What you should do:
Copy the lines below word for word, starting at the first one and ending at the line that contains "list Make a".

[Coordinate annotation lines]
=====

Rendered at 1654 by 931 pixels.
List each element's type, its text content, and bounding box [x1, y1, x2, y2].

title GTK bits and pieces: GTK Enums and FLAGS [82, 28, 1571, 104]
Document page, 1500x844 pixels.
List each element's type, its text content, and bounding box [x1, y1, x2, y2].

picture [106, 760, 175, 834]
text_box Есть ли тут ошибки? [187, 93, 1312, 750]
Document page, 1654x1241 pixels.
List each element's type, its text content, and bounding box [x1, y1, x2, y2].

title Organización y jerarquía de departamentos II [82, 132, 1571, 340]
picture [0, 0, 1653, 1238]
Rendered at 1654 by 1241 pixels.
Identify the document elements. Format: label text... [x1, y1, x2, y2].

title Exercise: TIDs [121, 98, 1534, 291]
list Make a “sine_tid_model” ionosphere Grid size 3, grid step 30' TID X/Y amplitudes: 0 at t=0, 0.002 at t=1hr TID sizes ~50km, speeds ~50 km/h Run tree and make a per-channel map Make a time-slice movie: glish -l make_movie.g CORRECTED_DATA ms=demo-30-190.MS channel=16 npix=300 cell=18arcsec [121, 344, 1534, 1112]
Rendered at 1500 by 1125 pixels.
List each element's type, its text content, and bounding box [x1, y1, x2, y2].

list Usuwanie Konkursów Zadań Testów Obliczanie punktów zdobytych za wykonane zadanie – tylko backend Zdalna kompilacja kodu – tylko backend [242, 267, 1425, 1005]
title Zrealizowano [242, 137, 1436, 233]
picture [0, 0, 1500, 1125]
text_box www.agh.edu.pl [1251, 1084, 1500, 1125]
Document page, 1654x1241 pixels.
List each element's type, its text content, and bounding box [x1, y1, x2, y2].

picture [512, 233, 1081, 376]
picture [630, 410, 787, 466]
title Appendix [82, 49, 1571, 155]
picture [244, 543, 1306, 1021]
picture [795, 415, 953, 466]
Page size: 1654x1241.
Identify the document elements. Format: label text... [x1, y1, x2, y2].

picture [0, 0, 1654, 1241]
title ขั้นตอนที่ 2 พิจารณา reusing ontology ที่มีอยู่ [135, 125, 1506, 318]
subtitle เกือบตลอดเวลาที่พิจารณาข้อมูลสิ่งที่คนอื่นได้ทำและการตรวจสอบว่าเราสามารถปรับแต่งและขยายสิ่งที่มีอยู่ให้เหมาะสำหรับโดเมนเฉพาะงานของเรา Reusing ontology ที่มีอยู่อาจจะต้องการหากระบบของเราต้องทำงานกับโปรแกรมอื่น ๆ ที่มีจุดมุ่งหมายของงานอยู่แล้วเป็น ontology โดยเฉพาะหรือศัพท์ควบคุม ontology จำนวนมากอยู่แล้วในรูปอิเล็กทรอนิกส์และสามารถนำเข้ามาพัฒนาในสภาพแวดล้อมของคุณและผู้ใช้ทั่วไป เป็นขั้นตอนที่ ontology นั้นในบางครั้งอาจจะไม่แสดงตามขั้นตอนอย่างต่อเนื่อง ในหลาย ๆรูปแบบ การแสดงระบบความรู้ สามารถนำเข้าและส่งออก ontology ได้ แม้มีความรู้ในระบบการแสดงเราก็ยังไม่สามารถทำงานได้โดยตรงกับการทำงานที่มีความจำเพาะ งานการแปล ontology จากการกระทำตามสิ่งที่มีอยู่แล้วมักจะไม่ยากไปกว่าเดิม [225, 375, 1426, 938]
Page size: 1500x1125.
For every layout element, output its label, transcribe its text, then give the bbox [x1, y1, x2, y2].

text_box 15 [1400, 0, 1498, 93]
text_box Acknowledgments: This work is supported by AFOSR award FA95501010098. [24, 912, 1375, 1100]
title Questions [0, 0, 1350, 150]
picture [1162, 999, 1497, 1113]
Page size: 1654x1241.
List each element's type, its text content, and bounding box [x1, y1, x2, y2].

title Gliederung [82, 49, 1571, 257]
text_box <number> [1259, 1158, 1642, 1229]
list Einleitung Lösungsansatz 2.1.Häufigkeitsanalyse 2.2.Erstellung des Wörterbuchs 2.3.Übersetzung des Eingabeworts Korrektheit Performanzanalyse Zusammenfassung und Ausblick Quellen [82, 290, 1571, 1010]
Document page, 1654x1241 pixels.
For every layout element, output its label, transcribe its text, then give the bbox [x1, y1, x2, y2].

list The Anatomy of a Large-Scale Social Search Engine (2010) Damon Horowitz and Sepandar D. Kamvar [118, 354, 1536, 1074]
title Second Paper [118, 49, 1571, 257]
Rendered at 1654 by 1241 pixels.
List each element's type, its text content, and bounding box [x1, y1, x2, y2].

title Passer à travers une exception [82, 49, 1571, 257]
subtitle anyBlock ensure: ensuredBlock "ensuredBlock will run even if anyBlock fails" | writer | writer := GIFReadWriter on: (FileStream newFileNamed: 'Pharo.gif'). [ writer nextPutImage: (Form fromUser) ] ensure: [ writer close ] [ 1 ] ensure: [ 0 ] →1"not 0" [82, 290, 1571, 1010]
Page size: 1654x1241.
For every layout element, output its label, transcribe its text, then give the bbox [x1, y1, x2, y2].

=====

Solution to the exercise:
Rendered at 1654 by 931 pixels.
List each element's type, its text content, and bounding box [x1, y1, x2, y2].

title GTK bits and pieces: GTK Enums and FLAGS [82, 28, 1571, 104]
Document page, 1500x844 pixels.
List each element's type, its text content, and bounding box [x1, y1, x2, y2].

picture [106, 760, 175, 834]
text_box Есть ли тут ошибки? [187, 93, 1312, 750]
Document page, 1654x1241 pixels.
List each element's type, its text content, and bounding box [x1, y1, x2, y2].

title Organización y jerarquía de departamentos II [82, 132, 1571, 340]
picture [0, 0, 1653, 1238]
Rendered at 1654 by 1241 pixels.
Identify the document elements. Format: label text... [x1, y1, x2, y2].

title Exercise: TIDs [121, 98, 1534, 291]
list Make a “sine_tid_model” ionosphere Grid size 3, grid step 30' TID X/Y amplitudes: 0 at t=0, 0.002 at t=1hr TID sizes ~50km, speeds ~50 km/h Run tree and make a per-channel map Make a time-slice movie: glish -l make_movie.g CORRECTED_DATA ms=demo-30-190.MS channel=16 npix=300 cell=18arcsec [121, 344, 1534, 1112]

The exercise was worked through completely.